I am unsure whether the step of creating the alias is necessary; I did it mainly so that I would not look there one day and wonder where the music files were.


If a lack of drive space is causing you some problems and a larger hard drive is not practical then these techniques may help. I have listed them in the order that seems to be most beneficial.

Without running any applications that use temporary files or scratch disks, see how much free drive space is available on your boot drive. If there is not very much space then it might be time to move some data files to a new location. When you do this, use a utility that preserves file permissions.
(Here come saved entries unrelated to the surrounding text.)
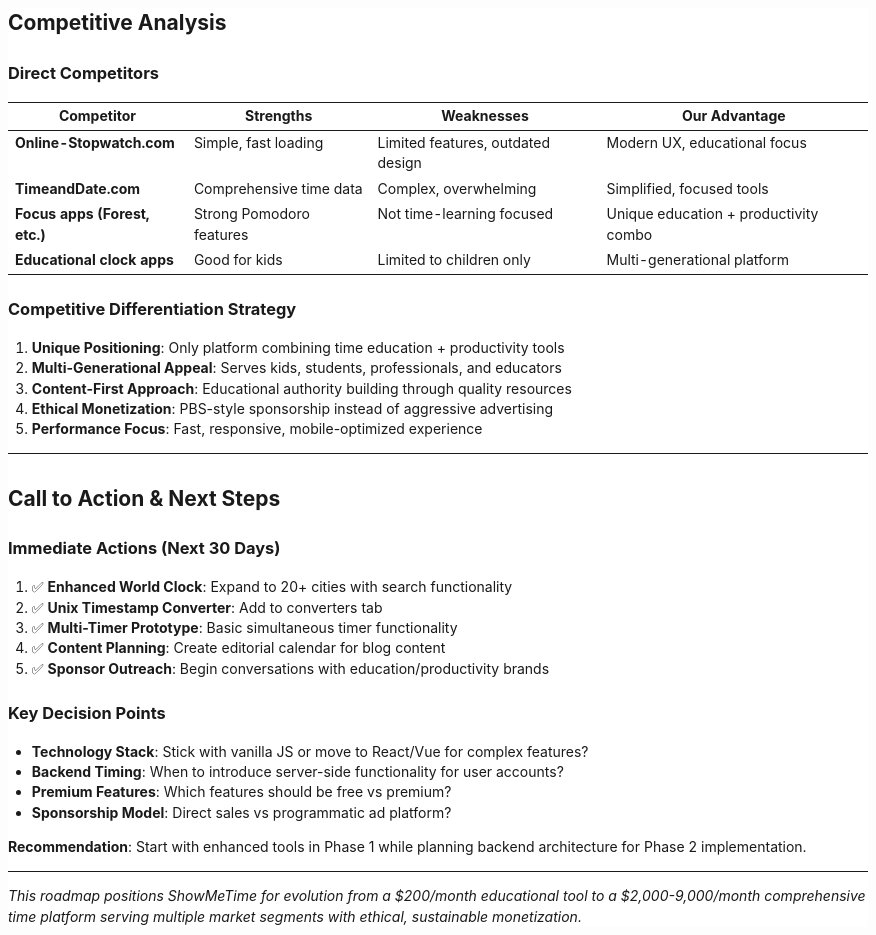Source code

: 
## Competitive Analysis

### **Direct Competitors**

| Competitor | Strengths | Weaknesses | Our Advantage |
|------------|-----------|------------|---------------|
| **Online-Stopwatch.com** | Simple, fast loading | Limited features, outdated design | Modern UX, educational focus |
| **TimeandDate.com** | Comprehensive time data | Complex, overwhelming | Simplified, focused tools |
| **Focus apps (Forest, etc.)** | Strong Pomodoro features | Not time-learning focused | Unique education + productivity combo |
| **Educational clock apps** | Good for kids | Limited to children only | Multi-generational platform |

### **Competitive Differentiation Strategy**
1. **Unique Positioning**: Only platform combining time education + productivity tools
2. **Multi-Generational Appeal**: Serves kids, students, professionals, and educators
3. **Content-First Approach**: Educational authority building through quality resources
4. **Ethical Monetization**: PBS-style sponsorship instead of aggressive advertising
5. **Performance Focus**: Fast, responsive, mobile-optimized experience

---

## Call to Action & Next Steps

### **Immediate Actions (Next 30 Days)**
1. ✅ **Enhanced World Clock**: Expand to 20+ cities with search functionality
2. ✅ **Unix Timestamp Converter**: Add to converters tab  
3. ✅ **Multi-Timer Prototype**: Basic simultaneous timer functionality
4. ✅ **Content Planning**: Create editorial calendar for blog content
5. ✅ **Sponsor Outreach**: Begin conversations with education/productivity brands

### **Key Decision Points**
- **Technology Stack**: Stick with vanilla JS or move to React/Vue for complex features?
- **Backend Timing**: When to introduce server-side functionality for user accounts?
- **Premium Features**: Which features should be free vs premium?
- **Sponsorship Model**: Direct sales vs programmatic ad platform?

**Recommendation**: Start with enhanced tools in Phase 1 while planning backend architecture for Phase 2 implementation.

---

*This roadmap positions ShowMeTime for evolution from a $200/month educational tool to a $2,000-9,000/month comprehensive time platform serving multiple market segments with ethical, sustainable monetization.*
If you seem to have enough space on the boot drive and the problem only affects certain programs, tackle the problem that way. Launch each program and see if there is a preference that controls how large the temporary files are or where they are located.

Theoretically, the techniques applied to the iTunes Music folder should work with other types of data as well. Which folders you need to move will depend upon the type and size of the documents that you create. Keep track of the original locations for any folders that you relocate, as it may prove necessary to relocate them back.

Be aware that if you move any files to an external drive, then that drive must remain switched on, attached to your computer, and made available to the Finder for its files to be available. Depending upon which files you have moved, some programs may not function correctly of they are unable to access necessary files.

Although I have seen procedures to move OS X’s swap files to new locations, there appear to be numerous problems or side effects that can occur as a result. The same can be said for moving the entire Users folder to a new location. If the steps I have outlined have failed to free up enough space to resolve the problem and you have enough RAM installed for OS X to function acceptably, then either something else is going wrong or it’s time to buy a larger hard drive.